Тайный сыск Петра I — страница 47 из 123

Беседа была шумная, угощение славное, вино да пиво хмельное развязало языки. За ужином гости просидели до четырех часов утра. Более всех опьянел помещик Харламов. По мере того, как более и более хмелел Василий Семенович, речи его делались шумней и шумней; слова непотребные, скверные да бранные чаще и чаще слетали с его уст. Толковал он о многом, добраться в речах его смыслу дело было нелегкое, более всего ругал он присутствующих.

— Дурак ты, дурак, — кротко заметил поручик Телегин, — будет тебе врать-то!

— А что за беда, — болтнул в ответ пьяный, — в Петербурге и государь Петр Алексеевич врет.

— Взять его под караул! — закричал Мельгунов.

Болтун проснулся под арестом, но слово не воробей: вылетело — пропало, воротить его было нельзя.

Мельгунов отобрал у всех свидетелей подписку о виденном и слышанном и приложил ее к рапорту на имя командира своего, генерал-майора и гвардии майора М. Я. Волкова.

«Оного же Харламова, — писал между прочим капитан, — посылаю при сем с гвардейским солдатом Расторгуевым, понеже опасен, ежели оного не объявить, чтоб впредь какого худа не произошло».

16 января 1722 года мы находим уже Харламова в Тайной канцелярии. Стоит и трепещет пред неумытными судьями новгородский помещик и ведет речь повинную.

Он кается в том, что пировал 26 декабря у Баранова, видел там Мельгунова, но были ль там кто другие, того он не упомнит, да и слов-то про его величество не помнит, понеже был он, Василий, в то число весьма пьян.

[Записи из набора данных]
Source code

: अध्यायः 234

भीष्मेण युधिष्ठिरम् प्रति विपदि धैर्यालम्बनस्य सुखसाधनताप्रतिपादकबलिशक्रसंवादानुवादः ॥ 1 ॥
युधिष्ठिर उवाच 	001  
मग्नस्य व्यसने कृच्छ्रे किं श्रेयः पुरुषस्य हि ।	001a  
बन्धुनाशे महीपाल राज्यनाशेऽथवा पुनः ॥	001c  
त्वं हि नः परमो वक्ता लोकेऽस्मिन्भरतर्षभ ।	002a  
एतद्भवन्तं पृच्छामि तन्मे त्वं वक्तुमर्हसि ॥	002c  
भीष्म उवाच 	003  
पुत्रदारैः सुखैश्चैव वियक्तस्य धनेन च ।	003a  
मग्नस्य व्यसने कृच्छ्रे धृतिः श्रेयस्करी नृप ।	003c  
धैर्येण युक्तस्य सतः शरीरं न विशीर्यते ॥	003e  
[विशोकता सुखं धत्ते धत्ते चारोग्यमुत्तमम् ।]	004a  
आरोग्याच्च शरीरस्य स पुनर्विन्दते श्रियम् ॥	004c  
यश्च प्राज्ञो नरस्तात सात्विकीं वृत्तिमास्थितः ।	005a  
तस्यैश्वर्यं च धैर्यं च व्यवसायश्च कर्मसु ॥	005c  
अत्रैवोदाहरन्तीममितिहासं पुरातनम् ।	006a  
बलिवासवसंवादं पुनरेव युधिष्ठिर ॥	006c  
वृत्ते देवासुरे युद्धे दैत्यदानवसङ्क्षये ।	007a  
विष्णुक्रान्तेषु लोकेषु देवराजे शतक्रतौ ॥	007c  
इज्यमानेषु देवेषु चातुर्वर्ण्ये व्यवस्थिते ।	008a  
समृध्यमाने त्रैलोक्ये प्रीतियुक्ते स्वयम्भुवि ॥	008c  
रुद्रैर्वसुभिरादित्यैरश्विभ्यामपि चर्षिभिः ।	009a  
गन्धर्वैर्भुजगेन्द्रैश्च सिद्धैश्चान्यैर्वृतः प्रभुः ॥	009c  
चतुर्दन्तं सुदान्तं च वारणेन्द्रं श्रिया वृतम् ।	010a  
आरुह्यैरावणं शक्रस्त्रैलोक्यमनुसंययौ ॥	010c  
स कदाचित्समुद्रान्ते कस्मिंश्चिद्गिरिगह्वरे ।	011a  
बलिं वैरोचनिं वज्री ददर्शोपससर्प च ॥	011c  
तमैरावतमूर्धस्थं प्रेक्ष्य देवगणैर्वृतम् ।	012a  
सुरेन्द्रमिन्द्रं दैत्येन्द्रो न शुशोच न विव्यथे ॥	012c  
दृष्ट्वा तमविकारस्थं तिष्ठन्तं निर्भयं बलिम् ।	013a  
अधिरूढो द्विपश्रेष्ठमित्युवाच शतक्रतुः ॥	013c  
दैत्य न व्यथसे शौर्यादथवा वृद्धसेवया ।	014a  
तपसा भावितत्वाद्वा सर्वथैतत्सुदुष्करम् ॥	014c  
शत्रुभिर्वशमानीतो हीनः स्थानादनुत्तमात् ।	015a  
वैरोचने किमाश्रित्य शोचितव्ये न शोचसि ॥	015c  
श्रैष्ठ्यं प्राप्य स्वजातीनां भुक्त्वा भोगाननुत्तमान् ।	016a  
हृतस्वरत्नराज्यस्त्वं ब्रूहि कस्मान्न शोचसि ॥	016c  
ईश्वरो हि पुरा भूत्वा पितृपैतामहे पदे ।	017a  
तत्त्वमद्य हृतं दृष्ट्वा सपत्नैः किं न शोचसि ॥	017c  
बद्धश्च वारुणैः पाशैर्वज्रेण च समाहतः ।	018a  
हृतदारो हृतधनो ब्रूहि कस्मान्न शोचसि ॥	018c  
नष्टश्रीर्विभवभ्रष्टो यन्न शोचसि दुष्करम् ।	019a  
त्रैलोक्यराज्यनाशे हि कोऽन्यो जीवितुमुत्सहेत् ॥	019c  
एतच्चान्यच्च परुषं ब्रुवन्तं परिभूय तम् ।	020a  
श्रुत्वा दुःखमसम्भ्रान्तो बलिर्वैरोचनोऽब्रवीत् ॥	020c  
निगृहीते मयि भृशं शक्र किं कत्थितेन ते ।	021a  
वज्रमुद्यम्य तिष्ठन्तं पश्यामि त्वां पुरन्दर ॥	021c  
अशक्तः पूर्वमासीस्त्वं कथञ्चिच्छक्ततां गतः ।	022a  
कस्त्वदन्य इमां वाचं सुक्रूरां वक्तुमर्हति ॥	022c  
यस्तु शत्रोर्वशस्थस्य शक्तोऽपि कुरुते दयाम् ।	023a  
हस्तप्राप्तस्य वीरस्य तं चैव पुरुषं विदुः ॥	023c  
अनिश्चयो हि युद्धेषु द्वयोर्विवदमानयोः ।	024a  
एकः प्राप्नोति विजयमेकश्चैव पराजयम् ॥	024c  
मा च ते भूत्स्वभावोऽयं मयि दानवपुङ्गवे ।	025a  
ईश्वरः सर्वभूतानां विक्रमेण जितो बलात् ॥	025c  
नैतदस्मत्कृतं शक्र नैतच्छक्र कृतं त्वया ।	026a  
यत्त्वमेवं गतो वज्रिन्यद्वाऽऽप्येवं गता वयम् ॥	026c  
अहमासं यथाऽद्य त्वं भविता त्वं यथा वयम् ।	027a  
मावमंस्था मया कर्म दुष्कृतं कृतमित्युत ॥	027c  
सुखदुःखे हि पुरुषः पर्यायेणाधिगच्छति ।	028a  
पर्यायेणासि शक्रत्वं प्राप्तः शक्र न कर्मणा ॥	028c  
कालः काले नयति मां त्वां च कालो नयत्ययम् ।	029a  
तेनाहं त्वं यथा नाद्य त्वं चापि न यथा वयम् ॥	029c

* Части задания *
**a)** Замените в отрывке о тайном сыске Петра I «пиво» на «квас» и перепишите текст: начните с места, где стоят слова «Тайный сыск Петра», и остановитесь после слов «Петр Алексеевич врет.».
**b)** До какого часа гости просидели за ужином, судя по отрывку о тайном сыске Петра I?
Отвечайте, опираясь только на отрывок.

* Ответы к заданиям *
**a)**
Тайный сыск Петра I — страница 47 из 123

Беседа была шумная, угощение славное, вино да квас хмельное развязало языки. За ужином гости просидели до четырех часов утра. Более всех опьянел помещик Харламов. По мере того, как более и более хмелел Василий Семенович, речи его делались шумней и шумней; слова непотребные, скверные да бранные чаще и чаще слетали с его уст. Толковал он о многом, добраться в речах его смыслу дело было нелегкое, более всего ругал он присутствующих.

— Дурак ты, дурак, — кротко заметил поручик Телегин, — будет тебе врать-то!

— А что за беда, — болтнул в ответ пьяный, — в Петербурге и государь Петр Алексеевич врет.

**b)** До четырех часов утра.